O Sol da Caparica: Jorge Palma dedica 'Bairro do Amor' a Phil Mendrix
17.08.2018 às 12h02
Sozinho no piano, o músico português percorreu vários pontos da sua obra, incluindo os grandes êxitos, e ainda homenageou Filipe Mendes, amigo que faleceu há dias
Por norma, um artista aproveita a passagem por um festival para artilhar a sua performance ao vivo com elementos que não fazem normalmente parte da formação original e/ou fazer-se acompanhar de convidados especiais para dar outra riqueza ao momento. No concerto de ontem, n’O Sol da Caparica, Jorge Palma fez precisamente o contrário.
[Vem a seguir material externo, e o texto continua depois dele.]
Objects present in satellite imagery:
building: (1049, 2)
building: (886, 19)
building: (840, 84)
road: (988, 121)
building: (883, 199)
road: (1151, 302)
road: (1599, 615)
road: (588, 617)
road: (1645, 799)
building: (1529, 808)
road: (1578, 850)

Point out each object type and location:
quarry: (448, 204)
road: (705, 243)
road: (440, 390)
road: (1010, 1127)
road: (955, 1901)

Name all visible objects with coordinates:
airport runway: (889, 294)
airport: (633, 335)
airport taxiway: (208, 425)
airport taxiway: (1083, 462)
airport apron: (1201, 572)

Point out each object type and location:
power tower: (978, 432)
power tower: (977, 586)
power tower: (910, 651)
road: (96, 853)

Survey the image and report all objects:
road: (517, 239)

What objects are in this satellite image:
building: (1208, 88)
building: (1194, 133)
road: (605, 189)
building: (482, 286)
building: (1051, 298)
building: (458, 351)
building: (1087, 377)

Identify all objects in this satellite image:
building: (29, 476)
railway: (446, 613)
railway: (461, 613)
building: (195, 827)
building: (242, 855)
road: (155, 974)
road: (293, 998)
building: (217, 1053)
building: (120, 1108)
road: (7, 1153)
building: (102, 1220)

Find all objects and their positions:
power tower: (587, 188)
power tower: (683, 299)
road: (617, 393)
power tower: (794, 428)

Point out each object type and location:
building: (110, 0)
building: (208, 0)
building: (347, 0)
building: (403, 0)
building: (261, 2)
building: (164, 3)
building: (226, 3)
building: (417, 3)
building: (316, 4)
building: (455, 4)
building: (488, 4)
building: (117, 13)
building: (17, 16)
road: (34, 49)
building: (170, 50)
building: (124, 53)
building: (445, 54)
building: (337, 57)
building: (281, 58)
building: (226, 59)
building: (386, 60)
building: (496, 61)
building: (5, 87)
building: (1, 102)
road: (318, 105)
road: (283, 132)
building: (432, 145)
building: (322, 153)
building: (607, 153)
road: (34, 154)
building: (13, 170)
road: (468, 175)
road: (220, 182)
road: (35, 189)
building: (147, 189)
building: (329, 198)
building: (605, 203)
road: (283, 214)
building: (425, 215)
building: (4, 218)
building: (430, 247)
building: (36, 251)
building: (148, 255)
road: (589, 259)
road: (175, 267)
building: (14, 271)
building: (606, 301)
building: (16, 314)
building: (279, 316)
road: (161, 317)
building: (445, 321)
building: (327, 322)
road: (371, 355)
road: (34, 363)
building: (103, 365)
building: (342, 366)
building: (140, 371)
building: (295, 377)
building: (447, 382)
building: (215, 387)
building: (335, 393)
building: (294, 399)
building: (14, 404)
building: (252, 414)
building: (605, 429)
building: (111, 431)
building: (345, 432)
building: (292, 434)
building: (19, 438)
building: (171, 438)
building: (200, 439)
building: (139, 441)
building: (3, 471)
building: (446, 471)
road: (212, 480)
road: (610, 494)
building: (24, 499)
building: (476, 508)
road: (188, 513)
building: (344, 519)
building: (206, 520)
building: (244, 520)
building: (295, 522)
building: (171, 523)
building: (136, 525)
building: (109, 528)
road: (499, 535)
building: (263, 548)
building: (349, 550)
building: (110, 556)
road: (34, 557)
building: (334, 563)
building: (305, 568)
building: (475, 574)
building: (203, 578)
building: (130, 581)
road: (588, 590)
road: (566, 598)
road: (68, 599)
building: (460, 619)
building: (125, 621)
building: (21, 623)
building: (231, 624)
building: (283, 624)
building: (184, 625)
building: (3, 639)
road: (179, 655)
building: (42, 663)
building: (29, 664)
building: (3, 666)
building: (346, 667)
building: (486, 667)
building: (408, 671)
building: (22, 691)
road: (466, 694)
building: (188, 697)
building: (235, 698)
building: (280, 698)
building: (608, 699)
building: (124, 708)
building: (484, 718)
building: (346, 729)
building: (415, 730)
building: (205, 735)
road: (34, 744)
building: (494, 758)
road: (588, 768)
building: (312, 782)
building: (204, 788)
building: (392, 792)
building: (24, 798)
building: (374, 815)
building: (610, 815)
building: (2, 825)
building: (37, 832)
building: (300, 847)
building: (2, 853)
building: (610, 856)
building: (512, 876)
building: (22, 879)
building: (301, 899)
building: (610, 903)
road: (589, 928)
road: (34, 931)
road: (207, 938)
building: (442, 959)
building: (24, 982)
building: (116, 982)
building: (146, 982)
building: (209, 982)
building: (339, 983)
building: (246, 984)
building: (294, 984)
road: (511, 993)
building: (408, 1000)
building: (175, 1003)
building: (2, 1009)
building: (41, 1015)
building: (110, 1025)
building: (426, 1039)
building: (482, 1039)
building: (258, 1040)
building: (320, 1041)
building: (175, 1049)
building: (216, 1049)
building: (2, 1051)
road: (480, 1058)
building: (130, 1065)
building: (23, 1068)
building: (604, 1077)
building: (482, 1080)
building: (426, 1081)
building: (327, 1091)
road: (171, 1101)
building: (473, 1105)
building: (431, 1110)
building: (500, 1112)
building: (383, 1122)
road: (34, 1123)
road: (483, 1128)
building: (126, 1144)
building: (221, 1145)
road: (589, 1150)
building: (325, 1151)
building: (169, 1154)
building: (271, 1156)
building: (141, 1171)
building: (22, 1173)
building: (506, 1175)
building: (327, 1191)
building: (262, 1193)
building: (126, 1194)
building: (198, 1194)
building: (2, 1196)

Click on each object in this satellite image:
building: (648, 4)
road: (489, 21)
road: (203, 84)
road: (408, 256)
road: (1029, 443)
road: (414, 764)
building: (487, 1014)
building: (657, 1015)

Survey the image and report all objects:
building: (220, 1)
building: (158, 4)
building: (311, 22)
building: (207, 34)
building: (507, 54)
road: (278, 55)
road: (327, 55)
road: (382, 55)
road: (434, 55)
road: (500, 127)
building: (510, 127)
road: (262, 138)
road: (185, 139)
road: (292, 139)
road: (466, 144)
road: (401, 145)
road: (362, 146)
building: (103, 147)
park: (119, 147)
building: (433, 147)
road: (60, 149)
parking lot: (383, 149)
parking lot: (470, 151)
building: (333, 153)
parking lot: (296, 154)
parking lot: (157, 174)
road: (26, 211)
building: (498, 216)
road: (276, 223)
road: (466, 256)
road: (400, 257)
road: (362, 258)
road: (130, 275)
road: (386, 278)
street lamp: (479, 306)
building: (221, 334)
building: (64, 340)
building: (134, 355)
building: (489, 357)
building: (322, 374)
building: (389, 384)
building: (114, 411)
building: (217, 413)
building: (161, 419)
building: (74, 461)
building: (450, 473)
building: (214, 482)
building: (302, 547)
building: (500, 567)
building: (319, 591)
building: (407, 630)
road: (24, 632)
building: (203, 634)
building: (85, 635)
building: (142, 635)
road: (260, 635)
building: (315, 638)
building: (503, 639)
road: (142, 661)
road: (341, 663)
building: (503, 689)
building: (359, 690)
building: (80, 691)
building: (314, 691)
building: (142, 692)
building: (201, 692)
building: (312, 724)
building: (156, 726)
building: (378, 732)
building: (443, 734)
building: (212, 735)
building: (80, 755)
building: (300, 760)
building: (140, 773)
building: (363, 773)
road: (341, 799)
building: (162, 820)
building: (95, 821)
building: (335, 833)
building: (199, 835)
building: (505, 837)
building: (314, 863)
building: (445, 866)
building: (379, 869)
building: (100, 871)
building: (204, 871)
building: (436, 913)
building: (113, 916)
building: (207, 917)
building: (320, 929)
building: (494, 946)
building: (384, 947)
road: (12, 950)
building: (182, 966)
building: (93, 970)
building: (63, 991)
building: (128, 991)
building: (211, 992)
Despiu-se da sua banda e apresentou-se sozinho em palco, brincando ainda com o acontecimento nos momentos que antecederam a interpretação de 'Só' – “a minha banda fez greve hoje”, disse ao microfone.
Auxiliado apenas pelo seu piano de cauda, ladeado por uma projecção vídeo, com conteúdos de André Tentugal (a dada altura a imagem do ledwall alterna entre esses mesmos conteúdos e uma câmara live apontada para as mãos do músico, como forma de provar a sua destreza nas telas), e circundado por oito holofotes apontados a si (que encaixaram na perfeição com a interpretação de 'A Canção de Lisboa', altura em que as imagens mostraram as ruas de uma capital abandonada e metaforicamente iluminada por tal conjuntos de candeeiros estáticos), Jorge Palma viajou por alguns dos momentos-chave da sua carreira, como 'Deixa-me Rir', 'Frágil' e 'Na Terra Dos Sonhos', não se deixando intimidar por um público que, na sua maioria, aguardava pela entrada em cena dos cabeças de cartaz da noite.
“Queria dedicar uma música a um grande músico e amigo que nos deixou há dois dias”, partilhou com o público, “é o Filipe Mendes, Phil Mendrix, que, como disse o Manuel João Vieira, 'fugiu do hospital'”. Com isto, atira-se a 'Bairro do Amor', onde, segundo a letra, “não há prisões nem hospitais”. Os aplausos não se fizeram tardar, impulsionando Palma à leitura de 'Ai Portugal Portugal', secundado por um vídeo que mostra um lobo a cercar um rebanho de cordeiros, naquilo que aparenta ser uma alusão e um paralelismo com o conteúdo da música. O remate acontece com 'A Gente Vai Continuar', com a mesma câmara que filmara anteriormente planícies e sobrevoara terrenos montanhosos a mostrar agora imagens de icebergues e outras superfícies de gelo. No final, Palma salta do piano, vem à frente, agradece ao público e despede-se sorridente. Missão cumprida.